## Document text
- - - - - - -

By applying this solution, which has enabled hospital-wide data convergence, Shanghai’s Ruijin Hospital has built a digital smart pathology department, which enables concurrent access to over 1,000 pathological sections within a second and improves retrieval speed by 80 times.
Similarly, the Health Bureau of Longgang District, Shenzhen, has leveraged the solution to build a regional medical imaging platform, which supports the interconnection and sharing of medical image data among 12 hospitals, one-click access to image reports, and mutual recognition of cross-hospital examinations.
Huawei’s lossless compression algorithm and cloud-based solutions can help deliver accurate, efficient, and consistent image reading and diagnoses, can save hospitals 30 per cent of storage space and 70 per cent of equipment room space, and led to an estimated annual cost savings of USD 930,000 for the 12 Longgang hospitals.
Cloud-network-edge-device synergy
To address the challenges faced by the healthcare industry during intelligent transformation, Huawei leverages cloud-network-edge-device synergy to dig deep into service scenarios and upgrade other major solutions.
For instance, the Smart Ward and Smart Hospital Campus solutions facilitate smooth, real-time connections between medical devices within wards, and support intelligent operations and management at the hospital level, respectively.
The digital platform is the core of the smart hospital campus solution, which integrates basic ICT capabilities such as AI, big data, video cloud, IoT, and geographic information systems.
In addition, the One Hospital, Multiple Branches Solution builds an integrated cloud-network-edge resource base to implement unified management as well as diagnosis and treatment services of the same quality across different hospital branches.
Intelligent transformation across China, and in Europe
With these solutions in hand, Huawei fully supports the construction of smart hospitals, smart health units, and smart medical insurance in China, to help the healthcare industry operate safely and improve quality and efficiency.
Currently, Huawei has served more than 60% of healthcare institutions across the country, including over 1,800 tertiary hospitals, more than 600 telemedicine platforms, the National Healthcare Security Administration, National Smart Healthcare Security Laboratory, and 31 provincial healthcare information platforms.
These include the West China Hospital of Sichuan University, which utilised Huawei’s OceanStor Pacific scale-out storage for a whole genome sequencing project for 100,000 Chinese patients in 2020, and the Wuhan Union Hospital, which adopted Huawei’s Fiber to the Office, or FTTO, network solution to reduce the need for costly network cable routing.
Meanwhile, in Europe, two major hospitals in Germany and France worked with Huawei to address their IT systems struggling to handle the demands of business growth and the increasing volume of patient data.
University Hospital Essen, the largest hospital in North Rhine-Westphalia, Germany, has 1,770 beds and 8,500 employees, and treats 50,000 inpatients and 195,000 outpatients annually.
By adopting Huawei’s OceanStor Dorado all-flash storage and OceanStor Pacific distributed storage, it is able to run core service systems efficiently and stably, ensuring healthcare data security throughout the lifecycle. This has improved service response efficiency by 40%, and reduced capital expenditure cost by at least 30 per cent and up to 50 per cent of total cost of ownership.
Meanwhile, Toulouse University Hospital, one of France's top four university hospitals, receives 550,000 emergency calls, 276,000 hospitalisations, and cares for over 820,000 patients each year. Admissions were growing by 30 per cent each year, stretching the hospital’s legacy systems.
Since deploying OceanStor Dorado, the hospital has been able to dramatically speed up service delivery and ease the pressure on both its systems and IT team. The hospital's storage latency has fallen by 30 per cent, performance has increased by 40 per cent, and operations and maintenance have been streamlined, saving up to 30 per cent in costs.

- - - - - - -

## Dataset content

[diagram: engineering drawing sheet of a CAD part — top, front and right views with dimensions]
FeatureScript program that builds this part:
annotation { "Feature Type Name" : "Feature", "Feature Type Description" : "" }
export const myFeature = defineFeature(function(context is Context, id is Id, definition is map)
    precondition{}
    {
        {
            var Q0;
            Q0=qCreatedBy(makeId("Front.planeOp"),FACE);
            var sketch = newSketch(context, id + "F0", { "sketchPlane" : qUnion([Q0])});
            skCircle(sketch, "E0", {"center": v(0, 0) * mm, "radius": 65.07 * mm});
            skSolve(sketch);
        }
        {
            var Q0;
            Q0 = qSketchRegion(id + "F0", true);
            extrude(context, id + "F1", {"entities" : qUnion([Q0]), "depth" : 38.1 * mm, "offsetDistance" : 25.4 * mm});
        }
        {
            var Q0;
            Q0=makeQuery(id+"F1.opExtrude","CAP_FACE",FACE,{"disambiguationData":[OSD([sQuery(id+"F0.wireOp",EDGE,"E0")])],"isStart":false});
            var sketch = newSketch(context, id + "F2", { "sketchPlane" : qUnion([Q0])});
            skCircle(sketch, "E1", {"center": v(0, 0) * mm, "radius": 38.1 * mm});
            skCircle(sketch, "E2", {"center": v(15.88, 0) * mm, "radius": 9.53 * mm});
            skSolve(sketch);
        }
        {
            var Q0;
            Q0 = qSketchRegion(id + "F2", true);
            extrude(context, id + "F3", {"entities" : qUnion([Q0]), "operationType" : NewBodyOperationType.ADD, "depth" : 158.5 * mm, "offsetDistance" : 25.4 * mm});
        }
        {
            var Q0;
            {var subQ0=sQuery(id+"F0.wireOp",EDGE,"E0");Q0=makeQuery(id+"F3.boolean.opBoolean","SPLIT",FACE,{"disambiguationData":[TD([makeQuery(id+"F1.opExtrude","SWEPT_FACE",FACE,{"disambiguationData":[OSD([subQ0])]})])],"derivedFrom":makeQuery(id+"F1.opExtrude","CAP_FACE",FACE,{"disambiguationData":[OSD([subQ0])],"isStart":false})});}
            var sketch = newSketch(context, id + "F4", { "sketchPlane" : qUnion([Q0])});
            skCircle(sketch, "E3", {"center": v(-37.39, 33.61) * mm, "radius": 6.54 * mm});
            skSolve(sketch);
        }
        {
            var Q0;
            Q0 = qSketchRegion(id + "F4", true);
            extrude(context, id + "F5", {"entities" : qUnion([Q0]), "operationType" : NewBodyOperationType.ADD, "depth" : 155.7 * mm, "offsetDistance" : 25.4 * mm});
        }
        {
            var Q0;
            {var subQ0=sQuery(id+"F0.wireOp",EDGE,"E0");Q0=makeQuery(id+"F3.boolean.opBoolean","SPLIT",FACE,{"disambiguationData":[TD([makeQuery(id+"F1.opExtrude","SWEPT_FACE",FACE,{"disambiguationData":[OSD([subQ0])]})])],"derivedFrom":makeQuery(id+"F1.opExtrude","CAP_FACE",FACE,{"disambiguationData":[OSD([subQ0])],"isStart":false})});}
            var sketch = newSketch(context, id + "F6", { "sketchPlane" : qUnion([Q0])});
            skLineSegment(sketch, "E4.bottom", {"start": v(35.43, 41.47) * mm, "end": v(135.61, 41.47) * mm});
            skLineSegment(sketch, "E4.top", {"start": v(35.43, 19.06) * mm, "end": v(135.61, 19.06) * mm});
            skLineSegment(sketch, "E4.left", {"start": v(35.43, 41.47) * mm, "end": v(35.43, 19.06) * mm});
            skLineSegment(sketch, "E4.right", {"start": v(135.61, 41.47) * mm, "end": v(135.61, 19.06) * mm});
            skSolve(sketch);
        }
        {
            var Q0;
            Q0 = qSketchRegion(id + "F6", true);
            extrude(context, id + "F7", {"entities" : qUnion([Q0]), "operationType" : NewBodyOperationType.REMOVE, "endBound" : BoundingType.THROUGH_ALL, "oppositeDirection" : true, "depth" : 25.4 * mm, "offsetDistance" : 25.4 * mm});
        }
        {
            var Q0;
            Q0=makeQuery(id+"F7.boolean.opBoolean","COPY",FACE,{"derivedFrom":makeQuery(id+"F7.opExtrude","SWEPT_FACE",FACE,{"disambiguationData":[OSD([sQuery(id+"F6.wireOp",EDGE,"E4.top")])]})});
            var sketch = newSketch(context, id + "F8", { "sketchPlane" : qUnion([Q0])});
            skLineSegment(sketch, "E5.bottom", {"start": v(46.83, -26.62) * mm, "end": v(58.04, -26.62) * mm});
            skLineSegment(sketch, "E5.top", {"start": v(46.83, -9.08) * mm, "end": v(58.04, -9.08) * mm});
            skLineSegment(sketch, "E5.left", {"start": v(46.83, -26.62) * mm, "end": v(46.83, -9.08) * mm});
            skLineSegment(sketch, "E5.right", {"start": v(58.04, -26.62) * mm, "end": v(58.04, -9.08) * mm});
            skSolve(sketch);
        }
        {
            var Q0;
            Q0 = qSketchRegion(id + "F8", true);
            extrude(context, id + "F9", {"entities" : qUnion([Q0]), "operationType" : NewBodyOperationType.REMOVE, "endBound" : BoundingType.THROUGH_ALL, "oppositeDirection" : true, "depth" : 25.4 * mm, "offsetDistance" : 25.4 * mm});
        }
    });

- - - - - - -

## Exercise objective
Using the text on Huawei's healthcare solutions, explain in one to three sentences why the two major hospitals in Germany and France worked with Huawei.

## Solution to this exercise
They worked with Huawei because their IT systems were struggling to handle the demands of business growth and the increasing volume of patient data. At Toulouse University Hospital, for instance, admissions were growing by 30 percent each year, which stretched the hospital's legacy systems.